PRINCÍPIOS ESPECÍFICOS DO DIREITO DO TRABALHO

  1. Princípio da norma favorável ao empregado – ignora-se a hierarquia das fontes;
  2. Princípio “in dubio pro perário” – casos de desconfiguração da justa causa, por ex.
  3. Princípio da condição mais benéfica ao trabalhador – CF/88 art. 7º., . 468, CLT e 620, CLT
  4. Princípio da Irrenunciabilidade dos Direitos Trabalhistas – fundamenta-se no vício de consentimento próprio da hipossuficiência econômica e/ou cultural, bem como no dever do Estado de tutelar o empregado. Não se permite o ACORDO (mesmo que judicial) sobre direitos incontroversos, a transigência presume a dúvida – necessidade de prova. CF/88 art. 7º. incVI.
  5. Princípio da Continuidade da Relação de Emprego: Histórico: a estabilidade decenal – 492, CLT. Atual:  art. 7º. Inc. I da CF/88, previsões de estabilidade provisória (cipeiro, gestante, dirigente sindical, etc). Impecilhos à descontinuidade: multa de sobre os depósitos do FGTS, aviso prévio, 477 CLT, 467 CLT, indenização das férias +1/3 e natalinas com o cômputo do aviso prévio, indenização equivalente a um salário qdo dispensa se der no trintídio que antecede a data base da categoria, etc. A Conveção 158 da OIT – art. 4º.: “Não se dará término à relação de trabalho de um trabalhador a menos que para isto exista uma causa justificada relacionada com sua capacidade ou seu comportamento ou baseada nas necessidades de funcionamento da empresa, estabelecimento ou serviço”.
  6. Princípio da Primazia da Realidade: CF/88 art. 7º., 442, CLT. Distinguem-se duas coisas: o contrato que se ajusta (Forma/Direito) e o que efetivamente se realiza (Conteúdo/Fato), dando-se primazia à segunda. Abarca: simulações, erros, falta de atualizações, falta de requisitos formais, etc.
  7. Princípio da Razoabilidade: CF/88 art. 6º e 7º. onde se busca a verdade dos fatos a partir de princípios razoáveis, apesar da formalidade documental.
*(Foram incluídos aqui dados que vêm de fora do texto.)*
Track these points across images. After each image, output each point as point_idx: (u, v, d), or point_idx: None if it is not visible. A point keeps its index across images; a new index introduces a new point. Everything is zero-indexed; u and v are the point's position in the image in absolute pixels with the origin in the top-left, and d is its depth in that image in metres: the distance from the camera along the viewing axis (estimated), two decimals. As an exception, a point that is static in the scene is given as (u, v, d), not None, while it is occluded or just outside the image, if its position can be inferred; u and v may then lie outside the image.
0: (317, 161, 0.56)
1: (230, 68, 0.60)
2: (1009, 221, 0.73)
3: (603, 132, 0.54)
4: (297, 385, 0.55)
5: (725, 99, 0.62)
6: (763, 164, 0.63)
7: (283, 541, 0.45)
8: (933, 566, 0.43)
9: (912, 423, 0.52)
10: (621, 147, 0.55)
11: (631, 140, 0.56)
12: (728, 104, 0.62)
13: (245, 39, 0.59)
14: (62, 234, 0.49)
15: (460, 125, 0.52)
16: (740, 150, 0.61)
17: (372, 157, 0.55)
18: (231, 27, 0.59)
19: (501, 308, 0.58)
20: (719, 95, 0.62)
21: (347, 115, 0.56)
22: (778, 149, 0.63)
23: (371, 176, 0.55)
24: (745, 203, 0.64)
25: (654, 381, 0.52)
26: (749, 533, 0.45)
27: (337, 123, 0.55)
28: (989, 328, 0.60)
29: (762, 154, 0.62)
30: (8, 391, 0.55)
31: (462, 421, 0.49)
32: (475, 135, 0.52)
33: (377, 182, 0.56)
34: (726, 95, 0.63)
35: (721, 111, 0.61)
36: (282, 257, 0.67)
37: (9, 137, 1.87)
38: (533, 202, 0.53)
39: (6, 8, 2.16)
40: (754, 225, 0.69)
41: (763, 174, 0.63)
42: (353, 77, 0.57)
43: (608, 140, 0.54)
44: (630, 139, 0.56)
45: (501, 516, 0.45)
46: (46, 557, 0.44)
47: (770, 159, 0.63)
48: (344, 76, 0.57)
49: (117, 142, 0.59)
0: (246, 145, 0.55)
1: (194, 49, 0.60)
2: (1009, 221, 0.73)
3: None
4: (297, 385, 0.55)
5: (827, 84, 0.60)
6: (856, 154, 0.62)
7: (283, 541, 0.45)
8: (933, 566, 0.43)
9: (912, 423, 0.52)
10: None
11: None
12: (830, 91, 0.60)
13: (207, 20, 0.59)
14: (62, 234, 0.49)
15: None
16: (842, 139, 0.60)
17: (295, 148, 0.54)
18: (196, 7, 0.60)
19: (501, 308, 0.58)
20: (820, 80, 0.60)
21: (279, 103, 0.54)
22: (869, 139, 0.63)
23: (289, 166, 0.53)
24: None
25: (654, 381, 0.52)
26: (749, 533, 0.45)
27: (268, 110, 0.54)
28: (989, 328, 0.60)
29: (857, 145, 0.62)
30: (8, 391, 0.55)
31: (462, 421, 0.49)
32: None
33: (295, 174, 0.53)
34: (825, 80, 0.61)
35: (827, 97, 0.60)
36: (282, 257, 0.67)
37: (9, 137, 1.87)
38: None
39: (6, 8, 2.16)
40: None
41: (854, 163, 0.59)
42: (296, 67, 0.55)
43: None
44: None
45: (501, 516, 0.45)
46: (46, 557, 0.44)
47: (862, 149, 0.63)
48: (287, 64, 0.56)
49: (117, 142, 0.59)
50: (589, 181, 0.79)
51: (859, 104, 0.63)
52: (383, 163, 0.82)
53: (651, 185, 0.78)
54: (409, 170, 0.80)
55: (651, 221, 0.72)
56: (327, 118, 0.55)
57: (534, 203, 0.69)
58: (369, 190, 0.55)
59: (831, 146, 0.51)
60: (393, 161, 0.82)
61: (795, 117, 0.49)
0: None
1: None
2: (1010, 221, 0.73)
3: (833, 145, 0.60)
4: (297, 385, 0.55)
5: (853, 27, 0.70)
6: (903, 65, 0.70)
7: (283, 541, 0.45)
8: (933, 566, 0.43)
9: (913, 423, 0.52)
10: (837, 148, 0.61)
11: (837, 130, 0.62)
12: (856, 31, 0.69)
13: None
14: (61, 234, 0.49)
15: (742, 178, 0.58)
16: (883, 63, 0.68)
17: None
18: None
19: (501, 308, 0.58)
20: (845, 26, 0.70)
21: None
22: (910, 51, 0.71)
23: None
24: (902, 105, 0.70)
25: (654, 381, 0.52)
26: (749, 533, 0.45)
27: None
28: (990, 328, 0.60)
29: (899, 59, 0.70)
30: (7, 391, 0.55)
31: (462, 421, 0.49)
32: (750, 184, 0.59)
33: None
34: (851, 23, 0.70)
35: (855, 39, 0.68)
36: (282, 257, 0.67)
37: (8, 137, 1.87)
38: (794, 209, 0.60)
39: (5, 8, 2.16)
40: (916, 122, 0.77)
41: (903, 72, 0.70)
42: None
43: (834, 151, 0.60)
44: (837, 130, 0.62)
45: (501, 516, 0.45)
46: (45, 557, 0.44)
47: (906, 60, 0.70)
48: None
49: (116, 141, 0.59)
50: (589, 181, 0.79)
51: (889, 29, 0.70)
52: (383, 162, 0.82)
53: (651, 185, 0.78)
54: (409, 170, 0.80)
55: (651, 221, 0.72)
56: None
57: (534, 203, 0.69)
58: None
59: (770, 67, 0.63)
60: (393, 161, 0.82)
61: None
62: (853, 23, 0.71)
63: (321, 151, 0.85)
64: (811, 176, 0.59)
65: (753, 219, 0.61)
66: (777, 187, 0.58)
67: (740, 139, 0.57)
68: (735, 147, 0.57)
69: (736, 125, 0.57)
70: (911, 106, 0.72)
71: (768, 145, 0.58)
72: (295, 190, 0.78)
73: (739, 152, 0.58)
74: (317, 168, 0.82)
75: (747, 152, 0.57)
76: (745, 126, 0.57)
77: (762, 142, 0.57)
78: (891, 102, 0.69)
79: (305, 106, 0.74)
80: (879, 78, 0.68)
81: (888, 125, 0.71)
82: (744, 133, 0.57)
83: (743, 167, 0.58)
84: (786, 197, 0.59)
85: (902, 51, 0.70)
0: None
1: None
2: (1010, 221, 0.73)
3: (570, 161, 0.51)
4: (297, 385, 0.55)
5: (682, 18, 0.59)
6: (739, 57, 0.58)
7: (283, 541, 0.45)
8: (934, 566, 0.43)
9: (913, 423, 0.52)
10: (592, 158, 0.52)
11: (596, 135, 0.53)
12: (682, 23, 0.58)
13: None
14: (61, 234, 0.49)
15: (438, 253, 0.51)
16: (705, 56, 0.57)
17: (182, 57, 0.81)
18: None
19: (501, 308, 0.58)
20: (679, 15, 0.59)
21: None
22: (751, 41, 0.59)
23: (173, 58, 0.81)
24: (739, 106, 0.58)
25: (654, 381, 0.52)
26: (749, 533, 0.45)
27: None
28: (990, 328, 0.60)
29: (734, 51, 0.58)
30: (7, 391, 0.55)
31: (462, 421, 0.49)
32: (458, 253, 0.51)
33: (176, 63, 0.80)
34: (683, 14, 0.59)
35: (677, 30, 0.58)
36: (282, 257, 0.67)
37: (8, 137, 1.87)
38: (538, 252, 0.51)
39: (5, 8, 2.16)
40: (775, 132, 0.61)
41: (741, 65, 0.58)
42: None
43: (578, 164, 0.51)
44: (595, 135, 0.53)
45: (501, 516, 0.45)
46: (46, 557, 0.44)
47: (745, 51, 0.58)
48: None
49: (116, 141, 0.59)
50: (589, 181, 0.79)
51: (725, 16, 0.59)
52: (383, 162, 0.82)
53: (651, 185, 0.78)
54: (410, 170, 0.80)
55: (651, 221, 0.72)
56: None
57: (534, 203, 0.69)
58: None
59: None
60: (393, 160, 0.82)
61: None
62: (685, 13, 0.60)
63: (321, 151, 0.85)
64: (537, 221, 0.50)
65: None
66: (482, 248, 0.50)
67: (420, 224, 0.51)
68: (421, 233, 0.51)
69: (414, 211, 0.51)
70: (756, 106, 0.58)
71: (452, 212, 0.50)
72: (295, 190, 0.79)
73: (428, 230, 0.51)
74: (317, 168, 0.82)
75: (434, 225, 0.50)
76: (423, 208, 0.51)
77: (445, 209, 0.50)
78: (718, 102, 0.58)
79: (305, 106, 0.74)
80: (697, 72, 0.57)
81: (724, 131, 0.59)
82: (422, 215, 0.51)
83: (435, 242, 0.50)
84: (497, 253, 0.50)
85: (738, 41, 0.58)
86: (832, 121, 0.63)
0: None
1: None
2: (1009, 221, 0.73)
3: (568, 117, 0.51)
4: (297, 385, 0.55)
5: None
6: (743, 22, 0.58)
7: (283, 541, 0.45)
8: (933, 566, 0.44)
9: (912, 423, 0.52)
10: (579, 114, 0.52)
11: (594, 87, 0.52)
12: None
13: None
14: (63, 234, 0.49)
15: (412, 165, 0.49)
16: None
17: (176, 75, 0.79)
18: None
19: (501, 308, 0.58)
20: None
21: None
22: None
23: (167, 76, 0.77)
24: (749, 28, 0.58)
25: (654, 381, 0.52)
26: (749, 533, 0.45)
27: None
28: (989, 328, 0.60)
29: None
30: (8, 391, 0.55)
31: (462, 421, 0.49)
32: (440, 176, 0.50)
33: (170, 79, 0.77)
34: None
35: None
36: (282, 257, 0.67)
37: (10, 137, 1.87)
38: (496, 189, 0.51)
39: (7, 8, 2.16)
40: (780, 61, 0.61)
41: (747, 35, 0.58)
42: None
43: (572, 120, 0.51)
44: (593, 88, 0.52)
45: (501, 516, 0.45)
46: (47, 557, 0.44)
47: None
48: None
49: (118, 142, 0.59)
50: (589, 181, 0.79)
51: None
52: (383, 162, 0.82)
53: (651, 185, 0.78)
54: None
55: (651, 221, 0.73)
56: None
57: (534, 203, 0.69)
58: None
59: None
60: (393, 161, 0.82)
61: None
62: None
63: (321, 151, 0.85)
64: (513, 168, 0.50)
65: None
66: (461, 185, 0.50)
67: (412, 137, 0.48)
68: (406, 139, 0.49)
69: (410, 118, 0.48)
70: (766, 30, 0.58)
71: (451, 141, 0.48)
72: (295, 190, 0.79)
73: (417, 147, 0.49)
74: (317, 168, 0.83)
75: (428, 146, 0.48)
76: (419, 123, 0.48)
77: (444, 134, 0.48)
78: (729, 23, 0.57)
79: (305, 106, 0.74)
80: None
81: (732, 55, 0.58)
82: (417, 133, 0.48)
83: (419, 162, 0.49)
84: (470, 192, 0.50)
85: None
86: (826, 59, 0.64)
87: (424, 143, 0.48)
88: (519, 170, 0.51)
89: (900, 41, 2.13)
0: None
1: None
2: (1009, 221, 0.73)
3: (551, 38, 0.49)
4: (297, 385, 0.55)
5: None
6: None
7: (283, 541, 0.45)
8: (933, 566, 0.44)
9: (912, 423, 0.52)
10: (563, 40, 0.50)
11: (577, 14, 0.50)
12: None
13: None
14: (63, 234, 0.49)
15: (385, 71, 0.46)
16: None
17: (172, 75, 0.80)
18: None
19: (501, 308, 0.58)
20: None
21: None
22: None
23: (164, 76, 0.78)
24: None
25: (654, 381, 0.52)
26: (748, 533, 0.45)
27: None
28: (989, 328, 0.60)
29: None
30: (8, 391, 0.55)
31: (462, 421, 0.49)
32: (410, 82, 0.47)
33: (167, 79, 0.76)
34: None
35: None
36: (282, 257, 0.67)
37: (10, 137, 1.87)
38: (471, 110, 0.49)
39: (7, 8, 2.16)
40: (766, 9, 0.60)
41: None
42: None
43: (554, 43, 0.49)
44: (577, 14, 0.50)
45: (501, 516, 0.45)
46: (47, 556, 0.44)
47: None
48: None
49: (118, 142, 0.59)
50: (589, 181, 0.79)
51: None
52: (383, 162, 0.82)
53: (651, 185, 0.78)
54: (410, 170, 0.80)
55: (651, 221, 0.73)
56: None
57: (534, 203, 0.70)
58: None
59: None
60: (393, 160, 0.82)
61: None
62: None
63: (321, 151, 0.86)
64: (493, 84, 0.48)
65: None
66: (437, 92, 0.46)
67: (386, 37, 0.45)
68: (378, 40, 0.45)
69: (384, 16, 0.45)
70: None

Ex: identificação de “testas de ferro”, de forjadas situações de trabalho autônomo, de abandono de emprego, de pedido de demissão, etc.
  8. Princípio da Imodificabilidade “in pejus” do contrato de trabalho: CF/88 art. 7º. caput, o contrato de trabalho individual não pode ser modificado em prejuízo do empregado, com ou sem a sua anuência (468, CLT) – Transferências de localidade. Questão da empregabilidade e flexibilização nas relações de emprego. O papel dos sindicatos.
  9. Princípio da Irredutibilidade salarial: albergado pela CF/88 – art. 7º e seus incisos.Princípio da Igualdade de Salário: definido nos CF/88 art. 7º. inciso Xxe XXX, arts. 5 e 461 da CLT. Requisitos: Identidade de funções (de fato e não meramente documental), igualdade do valor do trabalho (igual produtividade e perfeição), diferença de tempo entre os paradigmas não superior a 2 anos, trabalho no mesmo domicílio, inexistência de quadro de carreira na empresa.
  10. Princípio de substituição automática das cláusulas contratuais pelas disposições coletivas: CF/88 – arts. 7º. (VI, XIII, XIV, XXVI), 8º. (III) e 114 pgf. 2º. CLT: 620

Portanto a hipossuficiência e o engessamento da relação laboral advém diretamente da constituição e se quisermos modificar e modernizar as relações laborais a mudança tem que ser por emenda constitucional.